Deutsche Bank has released a report arguing that the next decade could usher in the end of fiat currencies. Could their analysts be right? And what part does cryptocurrency have to play in that?
Did Fiat Money Create Inflation?
Imagine 2030, a special edition of Konzept, released by the research team at German banking giant Deutsche Bank, suggests that certain factors that have held the fiat money system together since the 1970s are beginning to weaken.
With the collapse of the gold-based Bretton Woods global monetary system in the early 1970s, national currencies became de-linked from precious commodities like gold.
It’s replacement, fiat money, was based on little more than trust in the government’s ability to maintain its value. The independence of fiat money from any inherent backing, however, introduced the problem of inflation.
Governments became free to print as much or as little money as they wanted in response to perceived economic needs. Society has become so attuned to the notion that prices always rise, that it is easy to forget that, save for rare events of upheaval, inflation did not significantly exist prior to fiat being freed from its commodity backing.
The chart below demonstrates a substantial spike in consumer prices from 1970 to the mid-80s:
Deutsche Bank suggests that the fifty-year fiat system that introduced inflation, and which took a financial meltdown to contain, has been held in check not by governments but by “a fortuitous set of global forces across multiple decades that have created sizeable natural offsetting disinflationary forces.”
The analysts suggest those forces are now under threat.
Have Central Bankers Baked Their Irrelevance into the Future?
In the latest, central banks are pursuing yet another round of interest rate cuts and quantitative easing programs that have been in place since the global financial crisis.
Inflation has not been a threat for over a decade, and remains under its two percent target levels in the US and Europe:
Lagarde: We expect ECB interest rates to remain at their present or lower levels until we have seen the inflation outlook robustly converge to a level sufficiently close to, but below, 2% within our projection horizon … (1/2)
— European Central Bank (@ecb) December 12, 2019
Given low inflation risks and sluggish economic growth, central bankers worldwide are doing what they can to stimulate growth by making money cheap.
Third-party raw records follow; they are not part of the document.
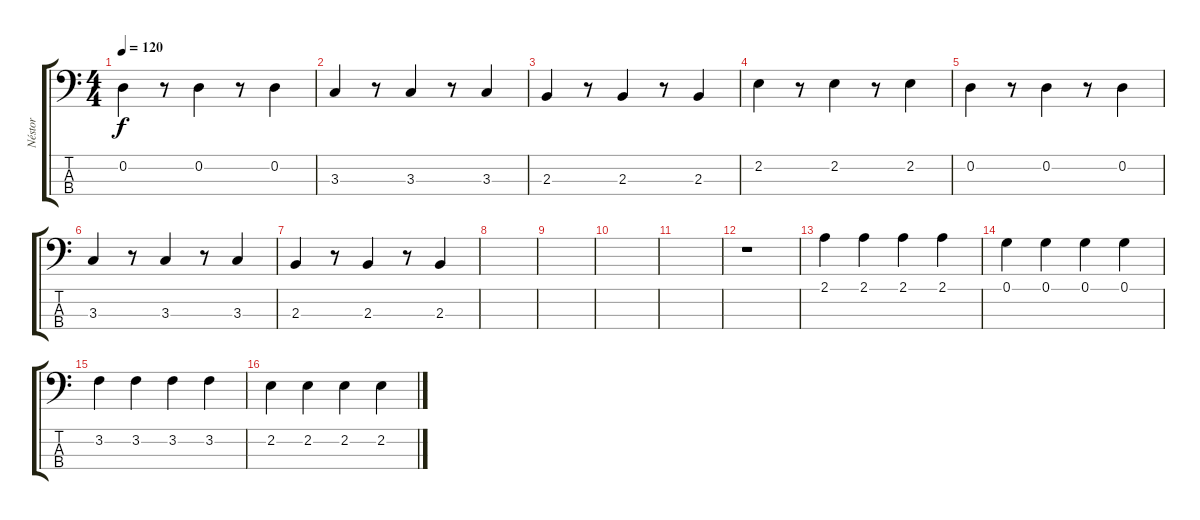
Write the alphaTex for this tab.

\track ("Néstor" "Néstor") {instrument electricbassfinger}
\staff {score tabs}
\tuning (G2 D2 A1 E1) {hide}
\ts (4 4)
\tempo 120
\clef f4
\ks c
0.2.4{dy f} r.8 0.2.4 r.8 0.2.4 |
3.3.4 r.8 3.3.4 r.8 3.3.4 |
2.3.4 r.8 2.3.4 r.8 2.3.4 |
2.2.4 r.8 2.2.4 r.8 2.2.4 |
0.2.4 r.8 0.2.4 r.8 0.2.4 |
3.3.4 r.8 3.3.4 r.8 3.3.4 |
2.3.4 r.8 2.3.4 r.8 2.3.4 |
|
|
|
|
r.1 |
2.1.4 2.1.4 2.1.4 2.1.4 |
0.1.4 0.1.4 0.1.4 0.1.4 |
3.2.4 3.2.4 3.2.4 3.2.4 |
2.2.4 2.2.4 2.2.4 2.2.4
But after a decade of failure to stimulate projected growth levels, is their arsenal ill-equipped for the job in an increasingly interconnected world?
Deutsche Bank argues that globalization, deregulation, and demographic shifts since the 1980s have had more to do with keeping inflation in check than central banks. Citing China’s integration into the global marketplace, economies worldwide have benefited from a range of downward forces on prices: a surging labor force, the export of deflation through low production costs from the emerging world to the developed world, and labor’s declining share of GDP.
China’s capacity to produce goods cheaply has caused a stagnation in wages in the developed world. That has meant keeping inflation at bay has been easy. With demographics pointing to smaller working age populations over the next few decades, however, labor costs look set to rise.
Given the increasingly popular belief that monetary policy is losing its effectiveness for the working class and the growing threat of nationalism, governments may need to focus on lower income workers who feel globalization has left them behind. To do so, they may become forced to use fiscal, rather than monetary measures, to address economic concerns.
Without China and other industrializing nations continuing to place downward pressure on labor costs to offset the inflationary byproduct of fiscal stimulus, monetary debasement could re-emerge as a threat to economic stability.
The Beginning of the End of Fiat?
The World Bank recently issued a warning about unsustainable global debt levels.
Describing four waves of debt-fueled growth over the last fifty years, the group says the most recent, which began in 2010 in emerging and developing economies, “has already witnessed the largest, fastest and most broad-based increase in debt… total debt has risen by 54 percentage points of GDP to a historic peak of almost 170 percent of GDP in 2018.”
Total US debt sits at around 2,000% percent of GDP, according to some analysts. The Wall Street Journal measures the increase in global debt among governments, businesses, and households at 50 percent since the GFC.
Those debt levels mean central banks are reluctant to allow interest rates to creep up too high to offset the inflationary genie that fiscal stimuli would let out of the bottle.
With an entire global economy and its workforce facing a stark choice between runaway inflation or crippling interest rates and recession, a loss of faith in the fiat currency system could emerge.
Imagine a 2030 World without Fiat Money
If things play out as Deutsche Bank suggests they may, the trust in governments that underpins the non-pegged fiat system could be breached.
Cryptocurrency would stand to benefit from the end of fiat as more and more people seek a way to escape the unavoidable monetary debasement that inflation would cause and to preserve their wealth.
Many have also argued that aggressive monetary policy has benefited the rich at the expense of the poor. Its impact has been soaring property and stock prices, while everyday prices and real wage growth have been stagnant.
The perilous position the global economy now faces could mean a leveling out of the playing field and a chance to start afresh, with a new system that places trust in code, rather than politicians.
The end of fiat could be nigh, and demand for cryptocurrencies could surge as a result.